それは、小学生の英語指導が「英語に親しむためだけのもので、聞くことや簡単な会話だけにとどまっている」ことにあると思います。
そのような現状のまま中学へあがった生徒は、中学校では、いきなり英語の読み書きを求められます。
これでは英語嫌いを増やすだけのことになるでしょう。
一方、小学校の国語指導では、小学校一年から、ステップを踏みながら読み書きを覚えていきます。
同じ語学学習なのに、なぜ英語だけ今回のような指導法がとられるようになったのでしょうか。
とても理解に苦しみます。

そのような問題について深く考えようと、先日私は認知科学、言語心理学、発達心理学を専攻している今井むつみ氏が書いた「英語独習法」〈岩波新書〉という本を読みました。

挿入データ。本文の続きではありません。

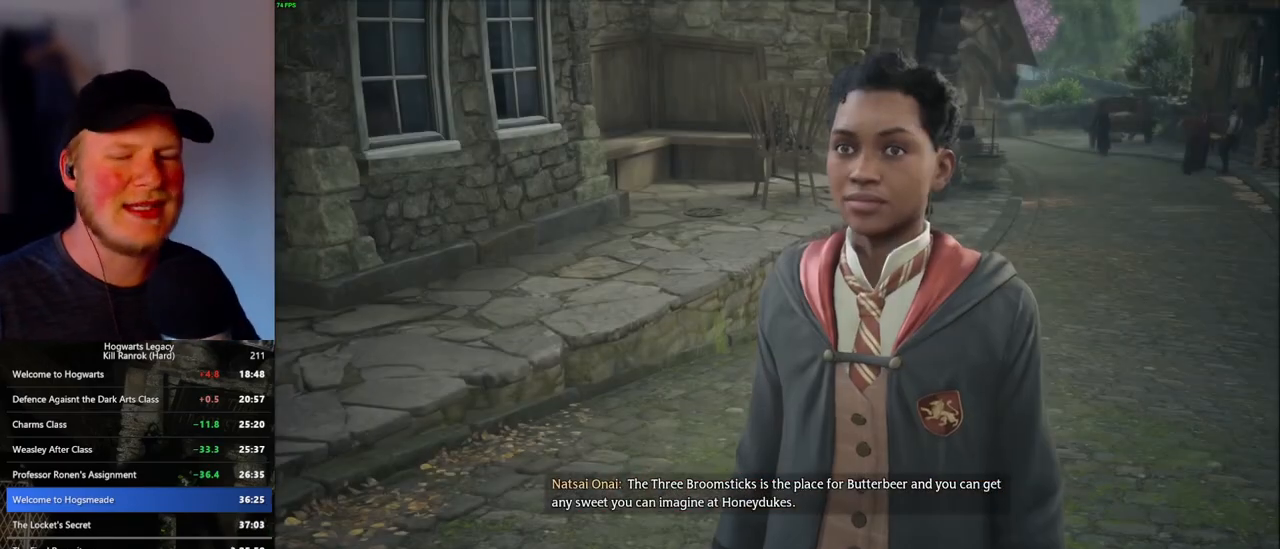
{"keys": [], "mouse": ["wheel"], "events": [[17, "mouse_wheel", "down"], [33, "mouse_wheel", "up"], [50, "q", "down"], [83, "mouse_wheel", "down"], [83, "space", "down"], [133, "mouse_wheel", "up"], [133, "space", "up"], [150, "q", "up"], [183, "q", "down"], [233, "space", "down"], [283, "space", "up"], [300, "q", "up"], [367, "q", "down"], [383, "space", "down"], [417, "mouse_wheel", "down"], [433, "mouse_wheel", "up"], [433, "space", "up"], [450, "mouse_wheel", "down"], [450, "q", "up"]]}
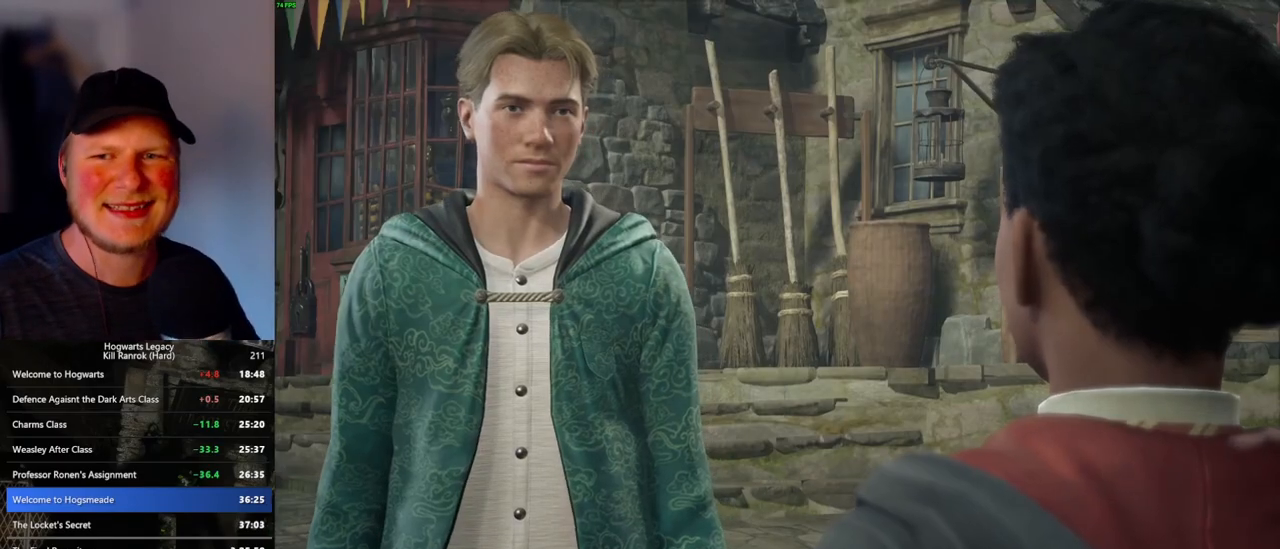
{"keys": ["q"], "mouse": [], "events": [[33, "mouse_wheel", "up"], [33, "q", "down"], [50, "space", "down"], [100, "q", "up"], [100, "space", "up"], [183, "q", "down"], [200, "space", "down"], [233, "mouse_wheel", "down"], [250, "mouse_wheel", "up"], [250, "q", "up"], [250, "space", "up"], [300, "mouse_wheel", "down"], [333, "mouse_wheel", "up"], [333, "q", "down"], [350, "space", "down"], [400, "q", "up"], [400, "space", "up"], [483, "q", "down"]]}
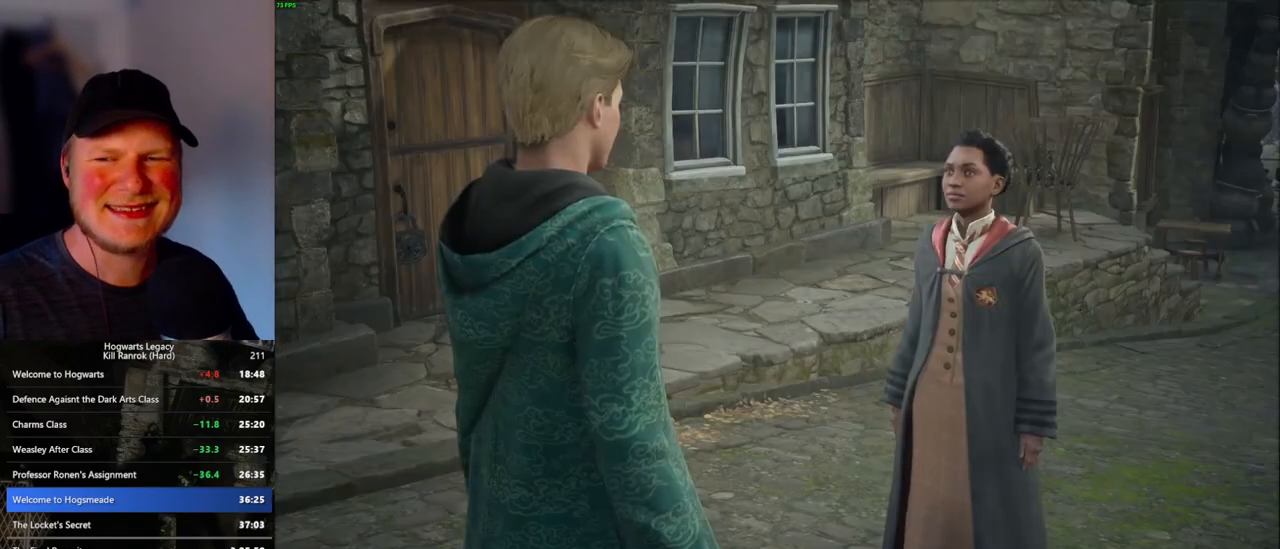
{"keys": ["q", "space"], "mouse": [], "events": [[17, "space", "down"], [67, "space", "up"], [83, "q", "up"], [117, "mouse_wheel", "down"], [150, "mouse_wheel", "up"], [150, "q", "down"], [167, "mouse_wheel", "down"], [183, "space", "down"], [233, "q", "up"], [233, "space", "up"], [267, "mouse_wheel", "up"], [317, "q", "down"], [333, "space", "down"], [383, "space", "up"], [400, "q", "up"], [483, "q", "down"], [500, "space", "down"]]}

そこでようやく、合理的な英語学習法について理解することができました。
くわしくは本書に譲りますが、英語学習を心理学的アプローチから考察するという点が、とても新鮮に感じられ勉強になりました。

そして、そのような合理的な英語学習法を国を挙げて実践し、成果を上げているのがフィンランドだそうです。
本書では、フィンランドの英語の教科書についても詳述されています。その内容はとても興味深いものでした。